Moreover, the Michigan Court of Appeals expressly found that sufficient evidence supported the scoring of OV 19 and detailed the facts supporting that determination. Pappas, 2014 WL 1234151 at *4. The Sixth Circuit repeatedly has recognized "`that a state court's interpretation of state law, including one announced on direct appeal of the challenged conviction, binds a federal court sitting in habeas corpus.'" Stumpf v. Robinson, 722 F.3d 739, 746 n.6 (6th Cir. 2013) (quoting Bradshaw, 546 U.S. at 76). The state court's rejection of Petitioner's claim therefore was not based on an unreasonable determination of the facts and was neither contrary to nor an unreasonable application of established Supreme Court precedent. 28 U.S.C. § 2254(d).
Federal Rule of Appellate Procedure 22 provides that an appeal may not proceed unless a certificate of appealability (COA) is issued under 28 U.S.C. § 2253. Rule 11 of the Rules Governing Section 2254 Proceedings now requires that the Court "must issue or deny a certificate of appealability when it enters a final order adverse to the applicant."

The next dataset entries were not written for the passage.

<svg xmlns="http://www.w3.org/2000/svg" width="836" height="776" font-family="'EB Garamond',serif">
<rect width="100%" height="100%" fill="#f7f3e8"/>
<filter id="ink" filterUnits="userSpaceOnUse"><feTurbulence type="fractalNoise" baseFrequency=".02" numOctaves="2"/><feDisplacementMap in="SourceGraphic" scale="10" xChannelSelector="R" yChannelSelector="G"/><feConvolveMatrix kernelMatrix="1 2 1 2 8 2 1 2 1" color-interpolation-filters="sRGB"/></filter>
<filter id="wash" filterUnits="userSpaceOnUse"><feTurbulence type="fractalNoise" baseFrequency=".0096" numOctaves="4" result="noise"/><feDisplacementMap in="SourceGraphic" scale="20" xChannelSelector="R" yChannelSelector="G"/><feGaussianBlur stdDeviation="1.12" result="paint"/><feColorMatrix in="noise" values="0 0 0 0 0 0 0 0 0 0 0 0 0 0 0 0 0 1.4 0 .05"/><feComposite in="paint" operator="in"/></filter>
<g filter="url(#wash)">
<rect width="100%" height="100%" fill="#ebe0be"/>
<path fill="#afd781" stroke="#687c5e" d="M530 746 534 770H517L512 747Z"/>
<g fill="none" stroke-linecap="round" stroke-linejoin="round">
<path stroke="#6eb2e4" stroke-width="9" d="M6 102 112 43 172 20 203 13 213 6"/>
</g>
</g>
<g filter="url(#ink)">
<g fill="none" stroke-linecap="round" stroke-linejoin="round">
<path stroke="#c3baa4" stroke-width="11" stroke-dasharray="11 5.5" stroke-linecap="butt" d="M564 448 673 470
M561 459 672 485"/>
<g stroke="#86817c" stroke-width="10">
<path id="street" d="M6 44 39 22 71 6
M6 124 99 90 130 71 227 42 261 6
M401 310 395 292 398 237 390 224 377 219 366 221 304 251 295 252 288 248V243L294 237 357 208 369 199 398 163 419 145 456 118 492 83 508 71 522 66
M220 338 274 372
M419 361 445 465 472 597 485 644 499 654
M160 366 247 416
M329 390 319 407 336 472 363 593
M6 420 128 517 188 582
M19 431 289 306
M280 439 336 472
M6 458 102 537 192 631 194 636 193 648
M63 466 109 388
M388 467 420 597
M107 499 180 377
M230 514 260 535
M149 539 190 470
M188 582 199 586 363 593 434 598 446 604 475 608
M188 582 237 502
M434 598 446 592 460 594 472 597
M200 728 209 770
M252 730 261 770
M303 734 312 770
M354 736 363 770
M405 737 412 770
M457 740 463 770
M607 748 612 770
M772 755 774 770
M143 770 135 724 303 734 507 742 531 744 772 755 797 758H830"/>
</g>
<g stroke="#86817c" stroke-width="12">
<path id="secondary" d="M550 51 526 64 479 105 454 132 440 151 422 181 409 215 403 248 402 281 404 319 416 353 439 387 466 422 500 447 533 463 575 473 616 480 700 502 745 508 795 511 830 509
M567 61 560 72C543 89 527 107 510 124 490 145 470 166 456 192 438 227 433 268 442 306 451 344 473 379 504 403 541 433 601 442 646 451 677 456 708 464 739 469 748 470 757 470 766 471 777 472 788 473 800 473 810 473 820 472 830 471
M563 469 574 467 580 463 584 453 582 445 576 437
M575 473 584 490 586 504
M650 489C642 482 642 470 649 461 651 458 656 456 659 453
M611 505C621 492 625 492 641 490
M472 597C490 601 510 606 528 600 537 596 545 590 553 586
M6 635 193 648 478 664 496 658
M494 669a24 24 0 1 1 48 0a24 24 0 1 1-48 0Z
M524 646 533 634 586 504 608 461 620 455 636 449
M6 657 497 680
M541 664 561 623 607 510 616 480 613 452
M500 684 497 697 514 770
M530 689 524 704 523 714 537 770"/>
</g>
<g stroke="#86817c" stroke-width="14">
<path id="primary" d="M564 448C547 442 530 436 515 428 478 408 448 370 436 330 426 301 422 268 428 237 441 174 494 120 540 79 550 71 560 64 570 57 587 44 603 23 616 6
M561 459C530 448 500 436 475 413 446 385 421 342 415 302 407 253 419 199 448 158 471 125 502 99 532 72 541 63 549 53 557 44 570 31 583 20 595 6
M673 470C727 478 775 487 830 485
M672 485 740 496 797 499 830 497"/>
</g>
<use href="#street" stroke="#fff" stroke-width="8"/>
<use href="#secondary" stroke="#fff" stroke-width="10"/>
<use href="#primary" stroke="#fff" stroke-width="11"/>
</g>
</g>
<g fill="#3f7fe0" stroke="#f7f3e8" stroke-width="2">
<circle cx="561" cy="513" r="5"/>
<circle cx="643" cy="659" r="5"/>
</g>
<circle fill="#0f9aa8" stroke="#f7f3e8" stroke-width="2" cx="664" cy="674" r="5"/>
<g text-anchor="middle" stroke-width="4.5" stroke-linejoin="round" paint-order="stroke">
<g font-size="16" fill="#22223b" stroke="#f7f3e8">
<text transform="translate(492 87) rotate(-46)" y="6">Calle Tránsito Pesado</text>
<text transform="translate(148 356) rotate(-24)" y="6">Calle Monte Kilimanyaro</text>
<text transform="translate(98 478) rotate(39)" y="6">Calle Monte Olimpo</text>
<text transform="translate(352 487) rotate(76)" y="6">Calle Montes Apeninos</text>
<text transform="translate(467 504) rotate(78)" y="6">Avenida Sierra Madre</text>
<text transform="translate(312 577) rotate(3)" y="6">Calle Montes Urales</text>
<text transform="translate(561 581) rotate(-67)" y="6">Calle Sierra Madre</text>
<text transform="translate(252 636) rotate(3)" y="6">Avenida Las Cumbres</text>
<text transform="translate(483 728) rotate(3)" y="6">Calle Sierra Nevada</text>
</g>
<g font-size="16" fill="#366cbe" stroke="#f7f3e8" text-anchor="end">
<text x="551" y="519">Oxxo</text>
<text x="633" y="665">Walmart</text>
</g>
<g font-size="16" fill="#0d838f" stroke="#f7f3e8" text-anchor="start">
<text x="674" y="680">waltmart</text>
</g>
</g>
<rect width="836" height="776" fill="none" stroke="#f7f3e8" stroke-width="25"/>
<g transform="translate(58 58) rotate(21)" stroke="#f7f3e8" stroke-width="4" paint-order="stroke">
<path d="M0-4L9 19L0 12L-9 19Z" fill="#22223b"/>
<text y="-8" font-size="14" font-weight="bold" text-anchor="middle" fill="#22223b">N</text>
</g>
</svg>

A COA may be issued "only if the applicant has made a substantial showing of the denial of a constitutional right." 28 U.S.C. §2253(c)(2). A petitioner must show "that reasonable jurists could debate whether (or, for that matter, agree that) the petition should have been resolved in a different manner or that the issues presented were adequate to deserve encouragement to proceed further." Slack v. McDaniel, 529 U.S. 473, 484 (2000) (citation omitted). In this case, the Court concludes that reasonable jurists would not debate the conclusion that the petition fails to state a claim upon which habeas corpus relief should be granted. No certificate of appealability is warranted. Nor should Petitioner be granted leave to proceed in forma pauperis on appeal as an appeal cannot be taken in good faith. See FED. R. APP. P. 24(a).